An alternative method of generating hydrogen from water using magnesium is to react the magnesium with hydrochloric acid. Hydrogen ions from the hydrochloric acid could potentially be prevented from entering the water if a barrier method existed that would exclude H⁺ ions but allow the free passage of molecular hydrogen. Neither the Saran wrap nor the R/O membrane can provide such a barrier and the use of hydrochloric acid in the present system would raise regulatory issues relating to modifying the pH of the water to be consumed. The current invention using magnesium and magnesium chloride allows for nothing other than the newly generated hydrogen to enter into the drinkable water.

The principles, preferred embodiments and modes of operation of the present invention have been described in the foregoing specification. The invention which is intended to be protected herein, however, is not to be construed as limited to the sole use of Saran wrap or R/O membrane as the method for allowing selective passage of the generated hydrogen into water. Many other membranes will be found to be suitable for this purpose. Nor is the method restricted to only using magnesium plus magnesium chloride as the means of generating hydrogen. Various alloys of magnesium can show similar hydrogen producing activity as magnesium as can other alloys of various minerals, e.g. certain alloys of aluminum.
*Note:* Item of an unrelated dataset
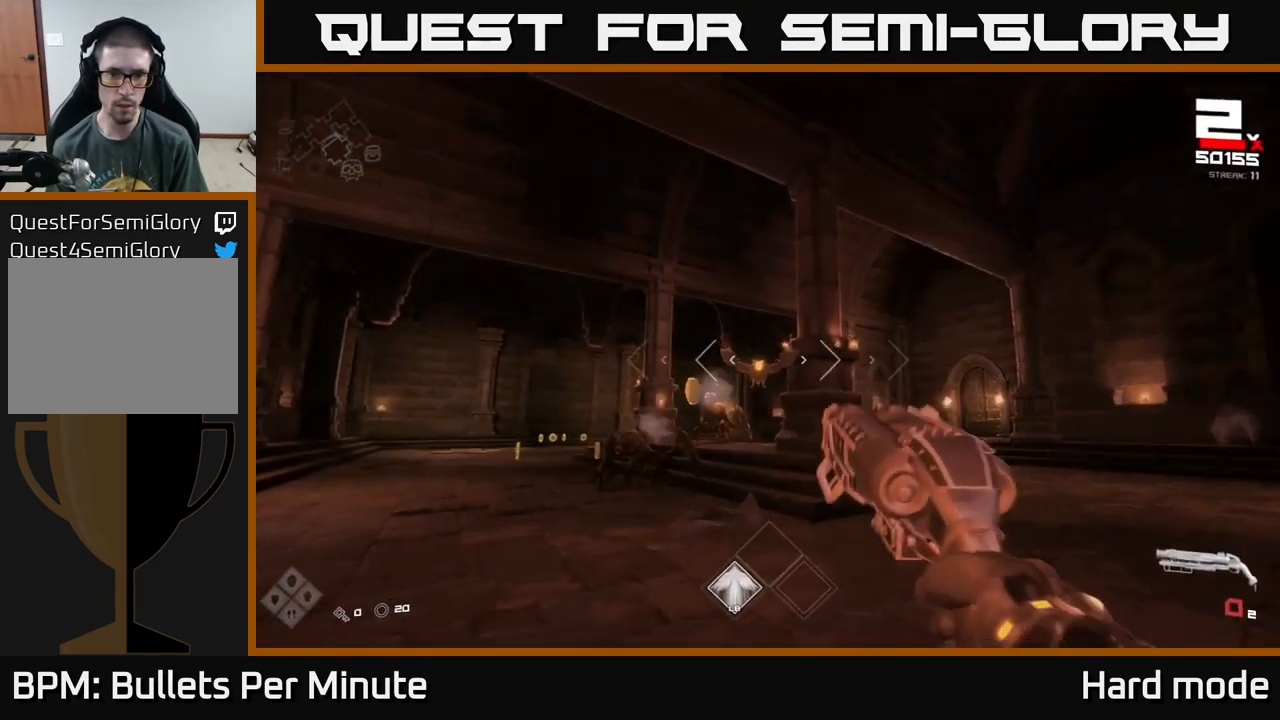
{"buttons": [], "left_stick": "center", "right_stick": "center", "events": [[100, "R2", "up"], [167, "left_stick", "center"], [233, "left_stick", "left"], [233, "right_stick", "right"], [267, "R1", "down"], [367, "right_stick", "center"], [383, "R1", "up"], [417, "left_stick", "center"]]}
The combination of magnesium and magnesium chloride containing solutions is particularly attractive, however, since it extends and helps explain earlier clinical observations regarding the health benefits of magnesium chloride, and possibly also of hydrochloric acid.

Additional embodiments and modifications will readily occur to those skilled in the art and especially upon practicing the currently described methods. Variations and changes may be made without departing from the spirit of the invention encompassed by the appended claims.

Claims

1. A method for increasing the hydrogen content of water by reacting magnesium particles with a magnesium chloride solution within a closed container that is placed into the water; the said container comprising a material that allows for the selective passage of hydrogen into the water, while preventing magnesium or other soluble ions present within the container from entering into the water.

2. The method of claim 1 in which the container is constructed from a membrane suitable for the reverse osmosis of water because of its ability to block the passage of ions such as magnesium and chloride while allowing for the passage of hydrogen.

3. The method of claim 1 in which the container is constructed from a low density plastic membrane, such as polyvinylidene chloride (PVDC or Saran wrap) that has the ability to block the passage of ions such as magnesium and chloride while allowing for the passage of hydrogen.

4. The method of claim 1 in which the magnesium chloride is a purified or partially purified chemical reagent.

5. The method of claim 1 in which the magnesium chloride solution is sea water or a derivative of sea water.

6. The method of claim 1 in which the magnesium chloride solution is present within water from an inland source or in a derivative of an inland water source.

7. The method of claim 1 in which the magnesium chloride is packaged into a breakable inner compartment within the hydrogen permeable container, such that the inner compartment maintains separation of the magnesium chloride from the magnesium particles until the inner compartment is broken by squeezing, which is performed just prior to placing the hydrogen permeable container in water.

8. The method of claim 1 in which the magnesium particles are in the form of metal shavings

9. The method of claim 1 in which the magnesium particles are in the form of a metallic powder.